• **TEXTE À LIRE**
---
Pour qui je me prends : une histoire de langues

Abandonner son enfance en Ontario et sa langue maternelle qui l’étouffe afin de partir à la découverte des langues : voilà le combat de l’autrice Lori Saint-Martin, transmis avec justesse dans son récent livre Pour qui je me prends, paru aux Éditions du Boréal le 25 février.

Retraçant le cheminement personnel et linguistique qui l’a mené aux études de langues et à l’écriture de ce roman, Mme Saint-Martin offre un témoignage sincère et rempli d’émotions transmettant l’importance de la langue dans nos vies. Elle n’en est pas à son banc d’essai en littérature. En plus d’avoir écrit son premier livre Les portes closes en 2013, Lori Saint-Martin a déjà publié plus d’une centaine de traductions et est également professeure à l’UQAM au Département d’études littéraires.
---
• **DONNÉES FOURNIES**
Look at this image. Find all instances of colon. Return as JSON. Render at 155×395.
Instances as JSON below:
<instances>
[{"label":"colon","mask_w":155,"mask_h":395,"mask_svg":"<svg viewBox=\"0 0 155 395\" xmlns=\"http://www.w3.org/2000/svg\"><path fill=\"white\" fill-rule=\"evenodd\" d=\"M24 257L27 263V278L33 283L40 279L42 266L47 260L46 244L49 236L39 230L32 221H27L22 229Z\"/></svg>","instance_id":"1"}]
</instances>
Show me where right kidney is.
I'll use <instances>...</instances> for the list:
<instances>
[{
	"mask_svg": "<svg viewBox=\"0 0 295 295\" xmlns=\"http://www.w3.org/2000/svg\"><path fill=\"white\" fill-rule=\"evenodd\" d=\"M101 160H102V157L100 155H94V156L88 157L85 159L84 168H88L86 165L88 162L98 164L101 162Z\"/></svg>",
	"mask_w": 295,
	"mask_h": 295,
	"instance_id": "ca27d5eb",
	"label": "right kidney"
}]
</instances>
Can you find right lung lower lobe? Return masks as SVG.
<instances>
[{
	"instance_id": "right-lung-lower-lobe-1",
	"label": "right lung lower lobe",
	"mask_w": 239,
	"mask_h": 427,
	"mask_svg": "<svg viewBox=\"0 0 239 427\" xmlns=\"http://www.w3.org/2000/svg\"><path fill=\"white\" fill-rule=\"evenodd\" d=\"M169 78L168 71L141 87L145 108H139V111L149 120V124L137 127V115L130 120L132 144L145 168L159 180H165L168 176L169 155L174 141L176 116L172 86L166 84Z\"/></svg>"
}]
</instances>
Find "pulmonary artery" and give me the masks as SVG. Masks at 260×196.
---
• **LA CONSIGNE**
Veuillez recopier mot pour mot l'extrait du texte sur le livre de Lori Saint-Martin qui va de « Retraçant le cheminement » jusqu'à « Département d’études littéraires. ».

• **RÉPONSE ATTENDUE**
Retraçant le cheminement personnel et linguistique qui l’a mené aux études de langues et à l’écriture de ce roman, Mme Saint-Martin offre un témoignage sincère et rempli d’émotions transmettant l’importance de la langue dans nos vies. Elle n’en est pas à son banc d’essai en littérature. En plus d’avoir écrit son premier livre Les portes closes en 2013, Lori Saint-Martin a déjà publié plus d’une centaine de traductions et est également professeure à l’UQAM au Département d’études littéraires.